**Exercise passage**:
++++++
In figure , ABC is a quadrant of a circle of radius 14 cm and a semicircle is drawn with BC as diameter. Find the area of the shaded region.

Let 14 cm be the radius of the quadrant with A as the centre.

Then the area of the quadrant ABC

\(= \ \frac{1}{4} \ \pi r^2 \ = \ \frac{1}{4} \ × \ \frac{22}{7} \ × \ 196 \)

\(= \ 154 \)cm²

Area of \(\triangle \) ABC

\( = \ \frac{1}{2} \ × \ AC \ × \ AB \)

\( = \ \frac{1}{2} \ × \ 14 \ × \ 14 \ = \ 98 \) cm²

Now, since AC = AB = 14 cm and \( ∠ \ BAC \ = \ 90º \)

\(\therefore \) By Pyrthagoras Theorem,

\( BC \ = \ \sqrt{AC^2 \ + \ AB^2} \ \)
\( = \ \sqrt{14^2 \ + \ 14^2} \ \)
\( = \ 14 \sqrt{2} \)

\(\therefore \) Radius of the semicircle BNC \( = \ 7\sqrt{2} \)cm

Area of the semicircle BNC \( = \ \frac{ \pi}{2} (7 \sqrt{2})^2 \)

\(= \ \frac{1}{2} \ × \ \frac{22}{7} \ × \ 98 \ = \ 154 \) cm²

\(\therefore \) The area of the shaded region

= The area of semicircle with diameter BC - ( Area of the quadrant ABC - Area of ∆ ABC)

\(= \ 154 \ - \ ( 154 \ - \ 98) = \ 98 \) cm²
++++++
**Exercise goal**:
Answer these from the quadrant-and-semicircle solution:
1. What area does it give for the quadrant ABC?
2. What length does it find for BC?
3. What is its final area for the shaded region?

**Data extracts**:
++++++
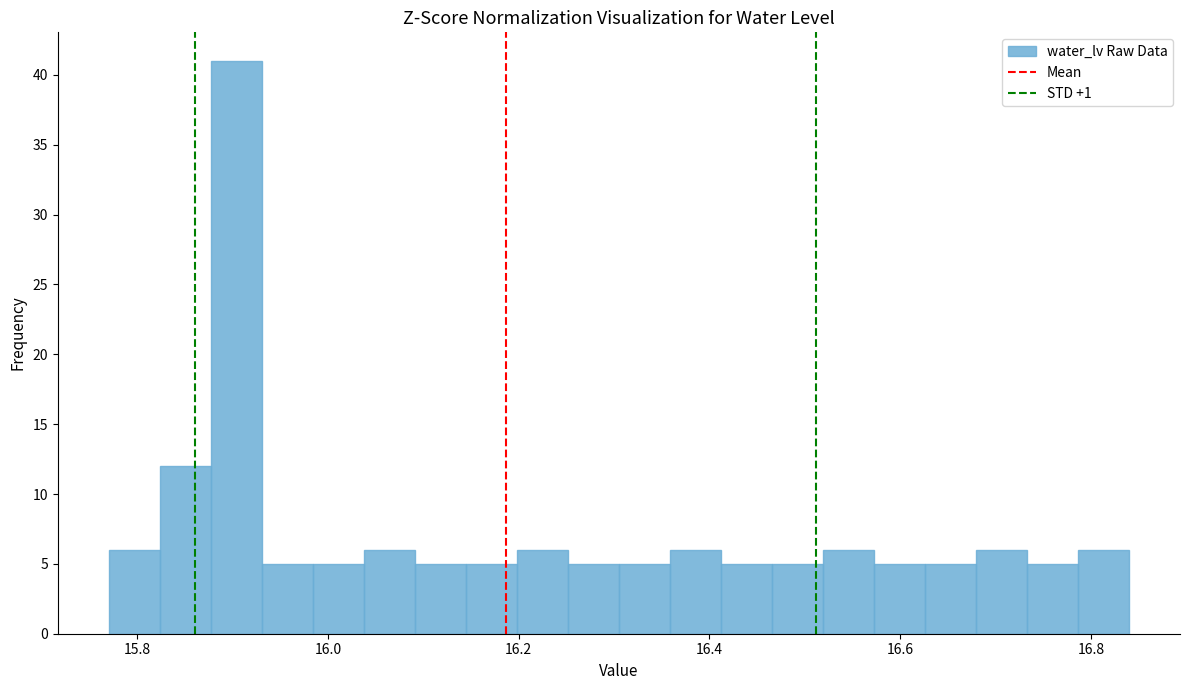

Around what value on the x-axis is the tallest bar? Give the approximate position of its centre, as read against the axis.

15.90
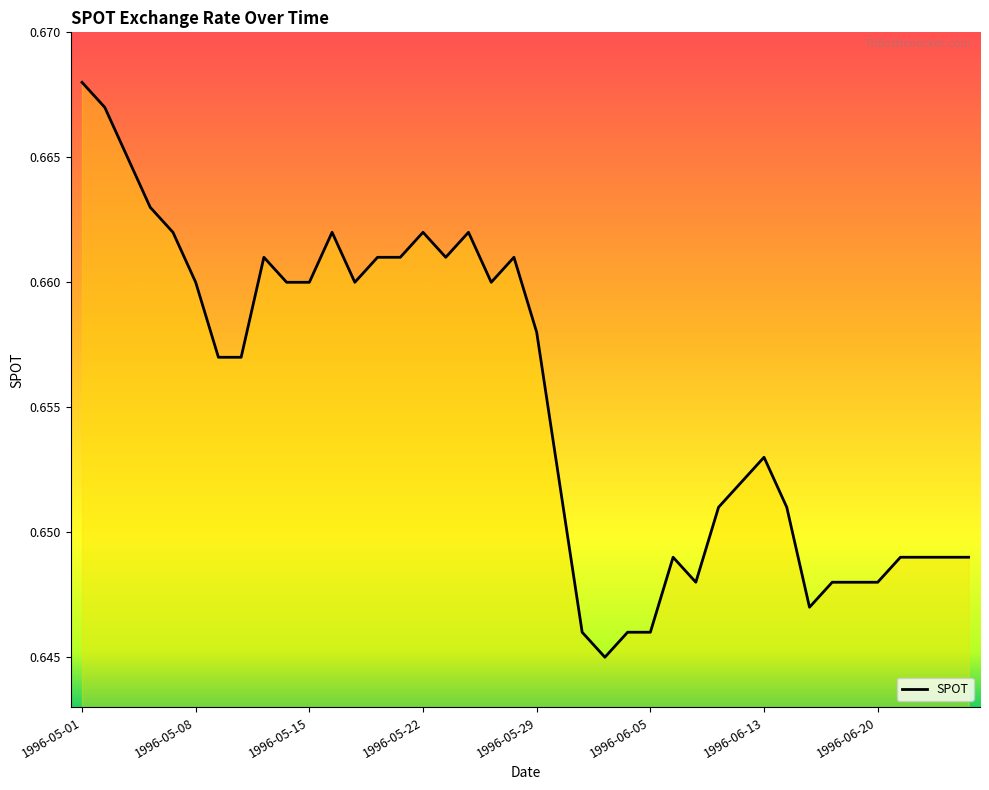

Which label corresponds to the largest value in the chart?

1996-05-01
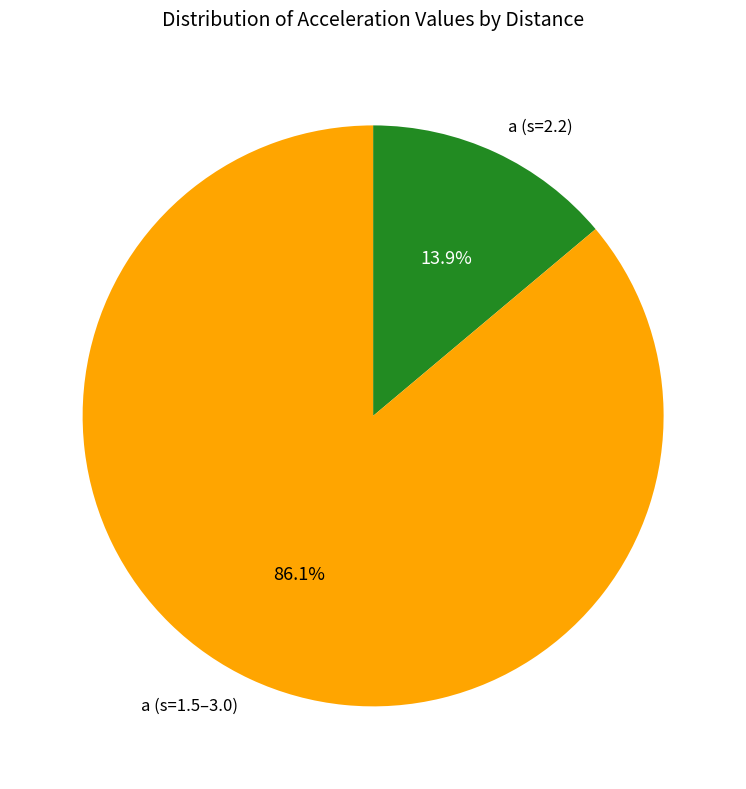

Is a (s=2.2) the majority of the pie?

No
++++++
**Task answer**:
1. 154 cm²
2. 14√2 cm
3. 98 cm²